Task prompt:
Extract each line of the listing below that contains the string "answer", treating uppercase and lowercase letters as different.

[Information given start]

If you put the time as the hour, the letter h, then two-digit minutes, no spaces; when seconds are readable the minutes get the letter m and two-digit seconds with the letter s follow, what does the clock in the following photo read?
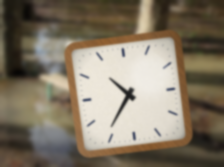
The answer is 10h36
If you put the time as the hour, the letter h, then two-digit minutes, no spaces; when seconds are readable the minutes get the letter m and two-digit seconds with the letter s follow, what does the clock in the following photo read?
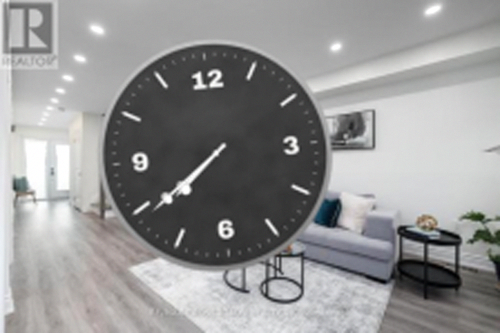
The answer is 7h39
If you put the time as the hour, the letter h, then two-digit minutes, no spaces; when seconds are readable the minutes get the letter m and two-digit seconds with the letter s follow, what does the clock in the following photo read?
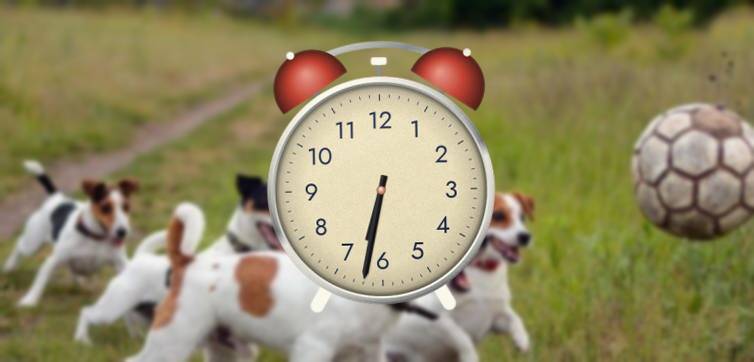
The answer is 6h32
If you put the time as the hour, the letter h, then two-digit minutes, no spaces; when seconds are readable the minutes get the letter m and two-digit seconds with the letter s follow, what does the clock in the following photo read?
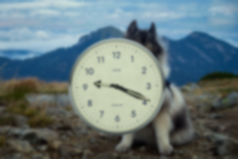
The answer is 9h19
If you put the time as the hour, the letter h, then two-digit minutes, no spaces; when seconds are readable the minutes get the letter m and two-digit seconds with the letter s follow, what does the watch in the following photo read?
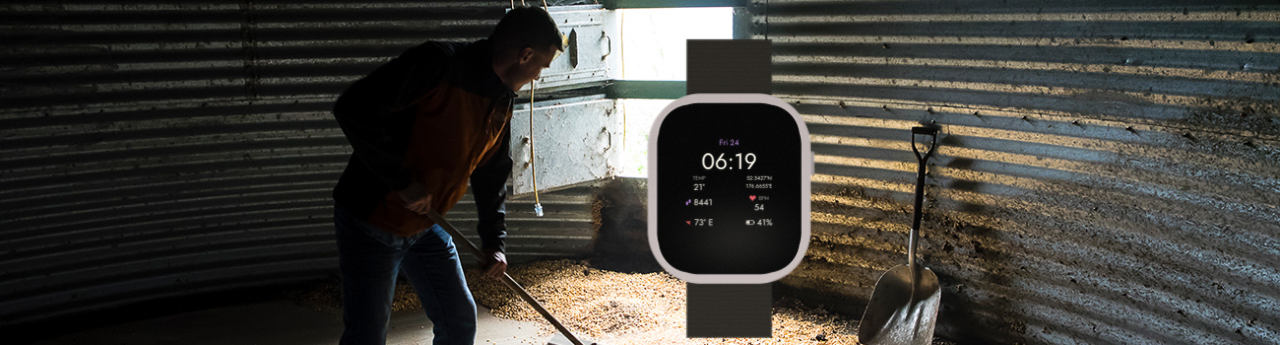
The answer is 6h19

[Information given end]
[Information given start]

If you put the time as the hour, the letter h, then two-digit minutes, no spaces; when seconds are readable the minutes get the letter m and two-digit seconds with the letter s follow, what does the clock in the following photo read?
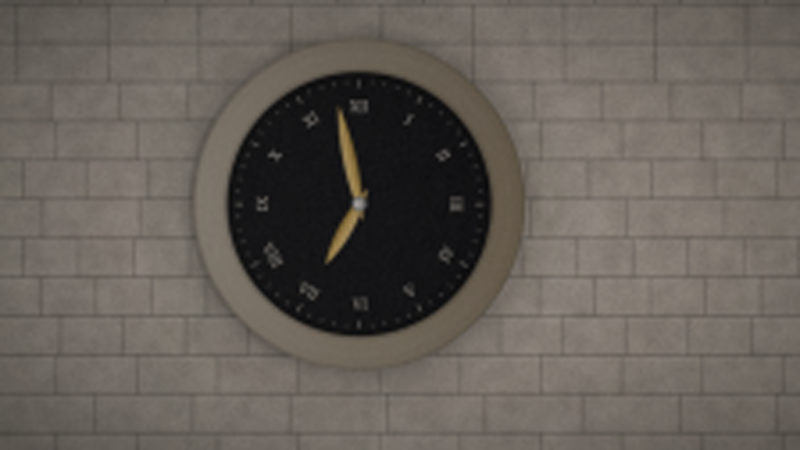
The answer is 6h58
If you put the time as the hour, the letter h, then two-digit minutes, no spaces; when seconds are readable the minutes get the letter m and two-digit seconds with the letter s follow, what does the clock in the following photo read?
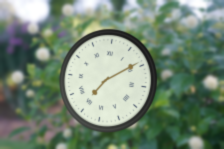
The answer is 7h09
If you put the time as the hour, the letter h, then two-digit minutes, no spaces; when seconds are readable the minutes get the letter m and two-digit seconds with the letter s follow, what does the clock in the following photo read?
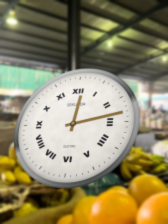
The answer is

[Information given end]
[Information given start]

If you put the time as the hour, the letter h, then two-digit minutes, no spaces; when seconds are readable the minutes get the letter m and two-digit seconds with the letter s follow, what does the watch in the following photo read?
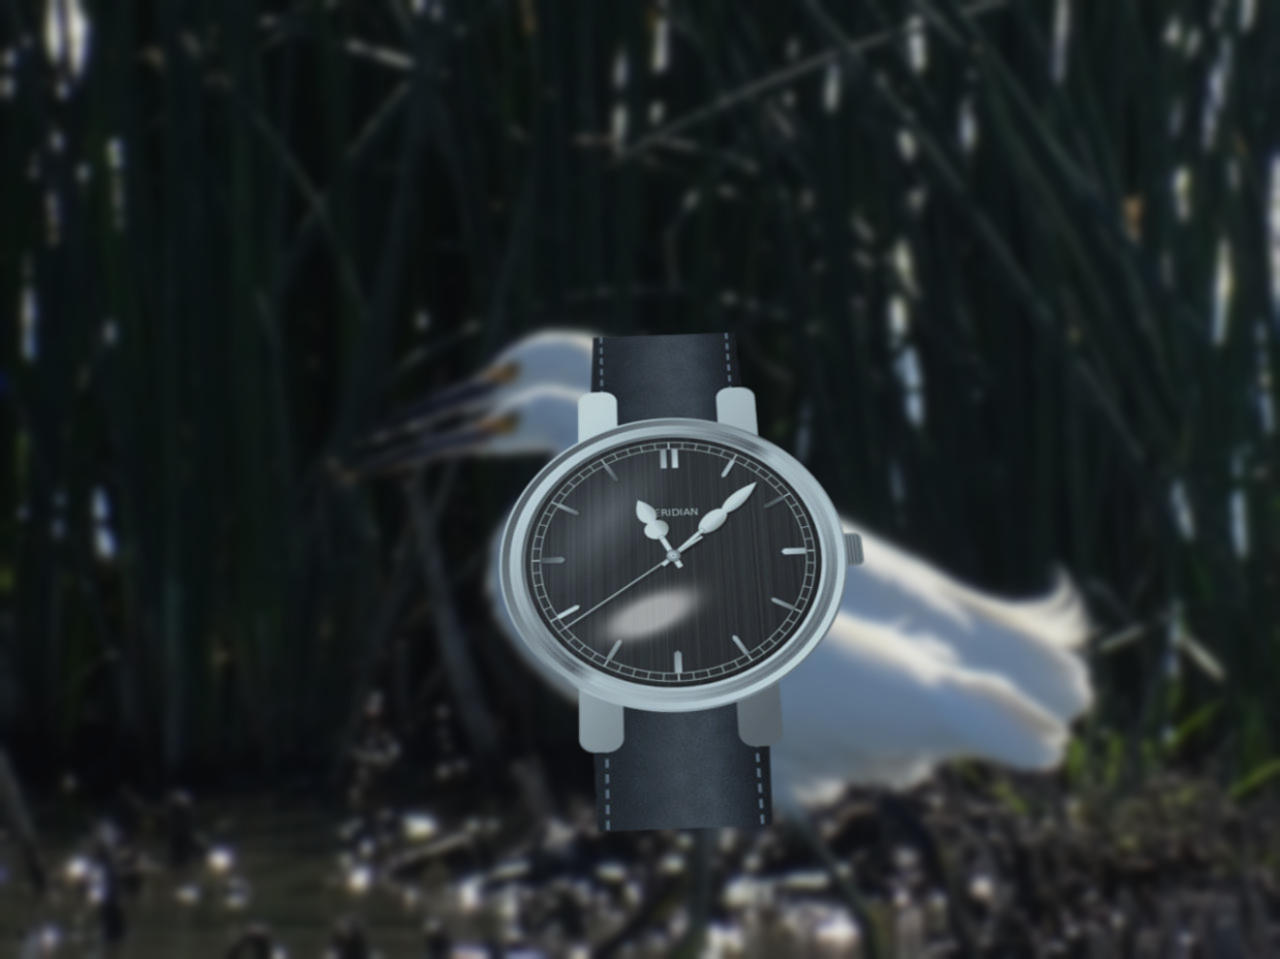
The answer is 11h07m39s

[Information given end]

Exercise solution:
The answer is 10h36
The answer is 7h39
The answer is 6h32
The answer is 9h19
The answer is 6h19
The answer is 6h58
The answer is 7h09
The answer is
The answer is 11h07m39s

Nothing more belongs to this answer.